Qu'est-ce qui empêche la machine de se relancer ?
Concrètement, nous avons des faiblesses à plusieurs niveaux que nous devons pallier rapidement. D’abord, des faiblesses structurelles telles que la réglementation, l’inadéquation des compétences ou encore un système éducatif qui n’a su s’adapter aux besoins actuels. Il y a aussi des faiblesses sectorielles dans diverses industries. Je pense ici aux secteurs manufacturier et de l’exportation, ainsi qu’aux technologies de l’information et de la communication où les infrastructures sont inadéquates. Finalement, un renforcement de nos infrastructures publiques – portuaires et routières, entre autres – est essentiel.

Techniquement, pour une croissance autour de 5 %, Maurice a besoin d’un taux d’investissements supérieur à celui que nous avons actuellement. Le taux d'investissements, chiffré à 17,4 % pour 2017, reste notre principal problème. Nous avons besoin d'un taux d'investissements d'environ 25 %, avec une part du secteur privé allant jusqu'à 80 % des investissements totaux, au lieu du niveau actuel qui plafonne autour de 74 %. Maurice doit donc consolider sa croissance en mettant en place des réformes de fond pour un développement plus équilibré et inclusif.

En votre capacité de CEO du groupe Eclosia et président de Business Mauritius, comment voyez-vous l’année 2018 en termes de croissance ?
Je pense que nous irons vers une croissance du PIB d’environ 4 %. Mais cette croissance est tributaire de beaucoup de facteurs, incluant la relance des grands travaux publics par l’État. Il faut que l’investissement du secteur des affaires augmente. Il est crucial que l’État joue pleinement son rôle concernant les projets d’infrastructures publiques.

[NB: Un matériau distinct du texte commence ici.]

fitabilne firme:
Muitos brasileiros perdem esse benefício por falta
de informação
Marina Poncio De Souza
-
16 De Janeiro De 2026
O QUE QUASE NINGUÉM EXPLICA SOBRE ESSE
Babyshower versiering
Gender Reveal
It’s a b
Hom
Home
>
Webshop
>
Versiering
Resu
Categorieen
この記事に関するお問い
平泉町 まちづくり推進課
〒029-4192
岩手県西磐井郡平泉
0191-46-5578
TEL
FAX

Quels seront les moteurs de croissance en 2018 ?
Je suis optimiste pour 2018. Je suis confiant que l'investissement sera boosté et que certains secteurs poursuivront leur croissance, notamment la construction et les infrastructures. La tendance actuelle montre que le tourisme maintiendra son élan. Et, là, il faut noter que si le tourisme marche bien en ce moment, c'est en grande partie grâce aux mesures qui ont été prises pour améliorer l’accès aérien. Les autres secteurs en difficulté devraient bénéficier de mesures adaptées, incluant des réformes structurelles de fond quand il le faut. Je suis aussi convaincu qu’il pourrait y avoir une percée non-négligeable au niveau du secteur de l’énergie, maintenant que l’Utility Regulatory Authority est pleinement opérationnelle. Cela devrait amener des investissements intéressants, notamment dans les énergies renouvelables.

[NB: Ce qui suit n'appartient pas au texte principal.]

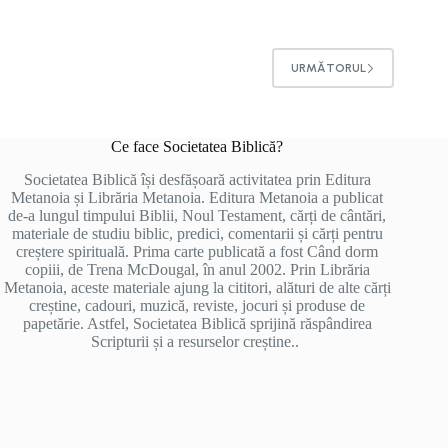
URMĂTORUL
Ce face Societatea Biblică?
Societatea Biblică își desfășoară activitatea prin Editura
Metanoia și Librăria Metanoia. Editura Metanoia a publicat
de-a lungul timpului Biblii, Noul Testament, cărți de cântări,
materiale de studiu biblic, predici, comentarii și cărți pentru
creștere spirituală. Prima carte publicată a fost Când dorm
copiii, de Trena McDougal, în anul 2002. Prin Librăria
Metanoia, aceste materiale ajung la cititori, alături de alte cărți
creștine, cadouri, muzică, reviste, jocuri și produse de
papetărie. Astfel, Societatea Biblică sprijină răspândirea
Scripturii și a resurselor creștine..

L’économie repose sur la consommation. Est-ce que la tendance est à la hausse en ligne avec la croissance du pays ?
La croissance dépend non seulement de la consommation mais aussi de l'investissement. Avant de consommer, il faut créer de l’activité, donc produire. Selon nos indications, le taux d’investissements pourrait passer à presque 19 % en 2018.

Maurice a gagné 24 places dans le classement Ease of Doing Business. Pouvons-nous mieux faire ?
Nous devons faire mieux et nous devons être plus performants. En tant qu’économie (dans la catégorie de) upper middle income, il est essentiel d’améliorer le classement de Maurice. La facilitation des affaires reste une priorité pour nous. La Business Facilitation Act 2017 a été gazetted en mai dernier et nous continuons à travailler en étroite collaboration avec le ministère des Finances et du Développement économique ainsi qu’avec le Board of Investment pour l’application des différentes mesures. 

Notre île doit être plus performante dans les domaines suivants : l’accès au crédit et l’accès aux utilitiés publiques. Malgré le fait que les lois du travail ne sont pas comptabilisées dans la facilitation des affaires, la mention est faite. Maurice devra améliorer son cadre régulateur vis-à-vis du marché du travail.